これが開墾の現実だ。理想と現実のギャップに直面し、ここですぐに方針を切り替える必要に迫られた。
「天然のあんどん」設置と事後対策(DAY7) #
後悔して立ち止まっていても始まらない。 生き残った株の救出と事後処理に全力を挙げるため、現場にある資源だけで緊急対策を講じた。
まず、物理的に虫よけ・風よけとして、「あんどん」を作ることにした。 廃棄物だったチャノキの残渣を、害虫から苗を守るシェルターとして利用する試みだ。
敷地内に大量に転がっているチャノキの枝木、これをかき集めてひょうたんを囲み、風や虫の侵入を物理的に和らげる「天然のあんどん」を設置した。
さらに、ウリハムシが嫌うとされるコンパニオンプランツの導入を思いつく。 たまたま別の畑でこぼれ種となって自生していた赤紫蘇を掘り起こし、ひょうたんの株元へ急遽移植した。

本当にひどい状態からのリスタートだが、やれるだけの防衛線は張った。 ここに生き残ったひょうたんは葉の表面に毛が立つなど環境順応も進んでおり、相当にタフなはずだ。ここから踏ん張り直しに期待したい。
10年放置された茶畑の開墾(DAY7) /ウリハムシの攻撃を受けたひょうたん苗 #チャノキ #刈り倒し #天然のあんどん #ひょうたん #苗の成長 #チャレンジ #開墾
開墾で見えてきた戦略 #
チャノキ残渣を動かさない理由 #
私がここで目指しているのは、近代農業とも、既存のルールに縛られた自然農とも違う。 短期的な収益性や換金性を最優先にする「効率一点張り」の農業ではない。
そもそも、この場所に堆積したチャノキの木株や木枝を「存在した場所から別の場所へ動かすこと」、これ自体が最もエネルギーを消費する非効率なのだ。
であれば、その場に置いたまま緩やかに分解を促し、炭素循環させて完全に土へと還していく。 それまでの間は、ひょうたんの蔓を支える棚資材としての役割を全うしてもらう。
要はこの土地をトータル(全体最適)で見て、一番負荷が少なく、良いであろう方向を選択したいのだ。
予測不可能な自然と、方針転換 #
今回のウリハムシの手痛い洗礼を経て、ひょうたんの防衛と同時に、この過酷な開墾地で育つ「他の作物の可能性」も並行して検証していく必要性を痛感させられた。

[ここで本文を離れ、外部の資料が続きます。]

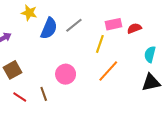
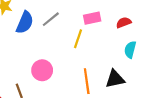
red semicircle: (134, 28) -> (124, 22), moved
orange line: (108, 71) -> (87, 81), moved, turned -50
black triangle: (151, 82) -> (115, 79), moved

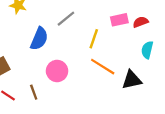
pink rectangle: (92, 18) -> (119, 20), moved
blue semicircle: (25, 22) -> (39, 39), moved
orange line: (87, 81) -> (103, 67), moved, turned -50

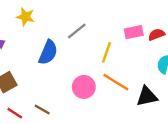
pink circle: (57, 71) -> (84, 87), moved
brown line: (34, 92) -> (42, 110), turned -40

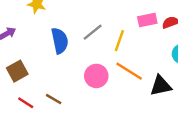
gray line: (77, 31) -> (93, 32), moved
blue semicircle: (48, 52) -> (60, 41), turned -35

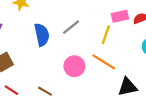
yellow line: (119, 41) -> (106, 35), moved
black triangle: (161, 86) -> (128, 87), moved
brown line: (54, 99) -> (45, 91), moved

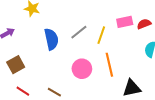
yellow line: (106, 35) -> (101, 35), moved
orange line: (104, 62) -> (109, 65), turned 45

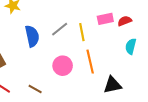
yellow line: (101, 35) -> (82, 32), turned -30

自然の洗礼を浴びて泥臭く右往左往し、得られたデータをもとにエンジニア的な即座の方針転換を行う。これこそが開墾の本質かもしれない。
現実として、この農地を持て余し、管理に困っている所有者がいた。そして縁あって、私がその土地を借り受けた。だからこそ、過剰な金はかけない。
一瞬ですべてが変わるようなシンデレラマジックは通用しない。 だからといって、一見スマートな「時間を味方につける」という思想も、トラブルの前には無意味だ。現現実(リアル)は甘くない。
巷にあふれる「これをマネすれば一瞬で成功する」というような都合のいいマジックは、この開墾現場には存在しない。これが10年放置された耕作放棄地のリアルな泥臭い現実なのである。
自然に選択してもらい緩やかに変えていく #
しかし、ここで手をこまねいているわけにはいかない。だからこそ、自然が10年かけて用意してくれた貴重な腐葉土を活かすのだ。
人間は、そこにほんの少しだけ手を添えて、トラブルを乗り越えながら味方につけていく。こんな課題解決のアプローチがあっても良いのではないだろうか。
ウリハムシとの攻防戦を経て、この開墾地は次のフェーズへと進んでいく。